More tales of journalists and reinvention

Some of the latest links from the world of journalists-in-transition, and the state of the profession as it relates to where they are in their careers. I’m trying to keep this forward-thinking, if not always as hopeful as I’d like to feel about where we go from here:

“What would I do if I weren’t a reporter?:” Tracy Gordon Fox went from covering crime for the Hartford Courant to studying to become a nurse, and now is an emergency room volunteer at a Hartford hospital. “I’ve come to realize that the work habits I had developed as reporter — taking copious notes, staying focused, finishing what I started — had translated into good study habits. And my experience in dealing with people as an observer has been very helpful in my current role.”

Like daughter, like father: Former Cleveland Plain Dealer columnist Sam Fulwood III writes about being on the job-hunting path with his daughter as she graduates from college. “So far, the reinvention thing hasn’t worked out for me. It’s not so easy for sober and serious reporters to Twitter and Facebook our way into the affections of folks Amanda’s age, let alone the editors and publishers now clamoring to win their attention.”

Tweeting and branding: Dan Baum’s recent flurry of Twitter posts about being fired from The New Yorker is the kind of stuff that makes old-school journalists like Fulwood cringe. How Baum is employing this tactic to recreate his career is something that “branding” experts are driving home constantly. “He’s significantly elevated his personal brand, and his exercise highlights the increasing need for journalists to take charge and market themselves.”

Baum’s using Twitter to promote his new book, and that’s fine. But perhaps my reluctance to follow his example is because I’m struggling to figure out how to use these tools to get my work distributed without being crass and clumsy. I’m not saying that Baum is, although detailing why someone lost a job and Tweeting on about a former employer isn’t entirely professional. Then again, Baum’s getting an awful lot of buzz in the journosphere as a result.

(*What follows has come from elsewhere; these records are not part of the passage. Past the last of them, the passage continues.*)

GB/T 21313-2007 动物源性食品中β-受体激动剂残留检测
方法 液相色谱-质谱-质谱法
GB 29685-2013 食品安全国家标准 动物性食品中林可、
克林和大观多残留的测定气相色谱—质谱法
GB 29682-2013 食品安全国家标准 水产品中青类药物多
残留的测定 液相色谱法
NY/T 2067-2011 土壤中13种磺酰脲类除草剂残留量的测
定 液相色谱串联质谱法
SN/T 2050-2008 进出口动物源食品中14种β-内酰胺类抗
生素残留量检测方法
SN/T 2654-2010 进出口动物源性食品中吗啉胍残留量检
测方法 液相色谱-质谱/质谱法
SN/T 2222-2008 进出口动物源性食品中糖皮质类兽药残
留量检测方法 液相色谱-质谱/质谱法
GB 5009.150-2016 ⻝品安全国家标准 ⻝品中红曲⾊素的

I will not blog for thee for free: When the Queen of the Future of Journalism (aka Arianna Huffington) approached blogger and writer Dan Lyons (aka the Fake Steve Jobs) about writing for her hot ‘n saucy Huffington Post, she naturally dipped into her Leona Helmsley persona: “As you know, we famously don’t pay our bloggers.” To which he replied, “As you know, I famously don’t work for nothing.”

From expendable to experimenters: A student journalism blog at the University of Maryland, remarking on recent comments by Sen. John Kerry about new professional paths for laid-off journalists, poses a very obvious question: “Does this mean that the very journalists who were pushed off by failing print media will be the ones who redefine what journalism is and how it’s delivered in the aftermath?”

The very obvious answer, my young successors, is yes, it does mean precisely that. Because as you’ll see in the examples below, the institutions that once nurtured this journalism have largely squandered that responsibility.

A newsroom of their own: Some former Rocky Mountain News journalists are forging ahead with their own online news site after investors bailed out of a subscription -based model that didn’t come close to its aims. The idea here is enticing, but funding it is another issue that seems to hold little tangible promise right now.

Keep those clicks coming back: One of the leaders of online news ventures, Joel Kramer of MinnPost.com, writes about learning how to read traffic numbers to keep readers returning for more. “Frankly, we’re not sure exactly why our reader loyalty has grown so rapidly. Nor are we sure yet how to keep that momentum, or how to capitalize on it to help us achieve our business goal: breaking even by 2012 on revenues from donations by individuals, advertising and sponsorship.”

Kramer is a cold-eyed realist who’s plunging into the actual work of post-newspaper journalism that new media sages wax rhapsodically about. But he understands the odds are long and the challenges are steep for his enterprise to make it. He’s worth reading and following more than any of the gurus because he’s putting theories about online news into practice.

The rebirth of the news business: The Economist is optimistic about the transformation from print to digital but has no new ideas on how online journalism can be properly funded to meet this demand. “In the absence of profitable alternatives, it may be that expensive, worthy journalism on subjects like the war in Iraq will increasingly be supported by charity.” The Editors Web Log offers a critique of this critique.

“It’s the public, stupid:” That’s one of Geneva Overholser’s observations to attendees at the Knight Digital Media Center’s News Entrepreneur Boot Camp. But here’s my favorite, one that I wish that journalism’s feuding doomsayers and utopians would heed but probably won’t: “Resist the urge to pronounce. This is not a duel. It should be a debate about the next steps for journalism in the public interest.”